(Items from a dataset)
━━━━━━━━━━━━━━━━━━━━
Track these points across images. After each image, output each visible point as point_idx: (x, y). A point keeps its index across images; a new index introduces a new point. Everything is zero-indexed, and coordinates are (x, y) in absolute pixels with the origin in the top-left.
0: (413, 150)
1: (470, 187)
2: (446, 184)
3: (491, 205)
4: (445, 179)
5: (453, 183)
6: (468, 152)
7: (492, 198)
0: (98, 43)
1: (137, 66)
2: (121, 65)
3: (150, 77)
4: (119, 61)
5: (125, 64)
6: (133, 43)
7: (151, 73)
━━━━━━━━━━━━━━━━━━━━
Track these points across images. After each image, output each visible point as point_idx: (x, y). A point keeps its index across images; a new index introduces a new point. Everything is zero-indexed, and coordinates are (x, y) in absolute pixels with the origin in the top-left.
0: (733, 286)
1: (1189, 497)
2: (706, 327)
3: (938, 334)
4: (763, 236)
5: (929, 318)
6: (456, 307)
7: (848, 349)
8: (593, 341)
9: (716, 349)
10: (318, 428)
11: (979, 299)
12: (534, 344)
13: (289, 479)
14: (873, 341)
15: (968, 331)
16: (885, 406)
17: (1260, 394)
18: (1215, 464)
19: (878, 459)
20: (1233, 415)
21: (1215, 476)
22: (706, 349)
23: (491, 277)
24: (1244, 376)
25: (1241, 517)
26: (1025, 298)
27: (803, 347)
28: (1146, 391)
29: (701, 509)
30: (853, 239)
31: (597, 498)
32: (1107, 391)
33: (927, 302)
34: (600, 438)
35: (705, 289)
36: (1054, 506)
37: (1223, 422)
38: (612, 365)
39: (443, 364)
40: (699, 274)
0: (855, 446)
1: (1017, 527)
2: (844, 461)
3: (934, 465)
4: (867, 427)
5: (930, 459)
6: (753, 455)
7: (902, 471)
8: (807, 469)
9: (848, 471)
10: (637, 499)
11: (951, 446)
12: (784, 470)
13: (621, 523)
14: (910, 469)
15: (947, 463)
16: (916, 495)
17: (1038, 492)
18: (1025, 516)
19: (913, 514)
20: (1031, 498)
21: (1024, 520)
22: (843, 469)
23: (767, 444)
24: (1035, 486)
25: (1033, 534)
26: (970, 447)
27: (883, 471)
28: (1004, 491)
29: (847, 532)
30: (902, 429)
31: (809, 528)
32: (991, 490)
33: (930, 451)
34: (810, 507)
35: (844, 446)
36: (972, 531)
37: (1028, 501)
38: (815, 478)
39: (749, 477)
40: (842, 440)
━━━━━━━━━━━━━━━━━━━━
▸ **WHAT THIS TASK INVOLVES**:
After locating the line with "27: (803, 347)" above, return that line and every later line through the one with "39: (443, 364)", word for word and with nothing else.

▸ **RESULT OF THE TASK**:
27: (803, 347)
28: (1146, 391)
29: (701, 509)
30: (853, 239)
31: (597, 498)
32: (1107, 391)
33: (927, 302)
34: (600, 438)
35: (705, 289)
36: (1054, 506)
37: (1223, 422)
38: (612, 365)
39: (443, 364)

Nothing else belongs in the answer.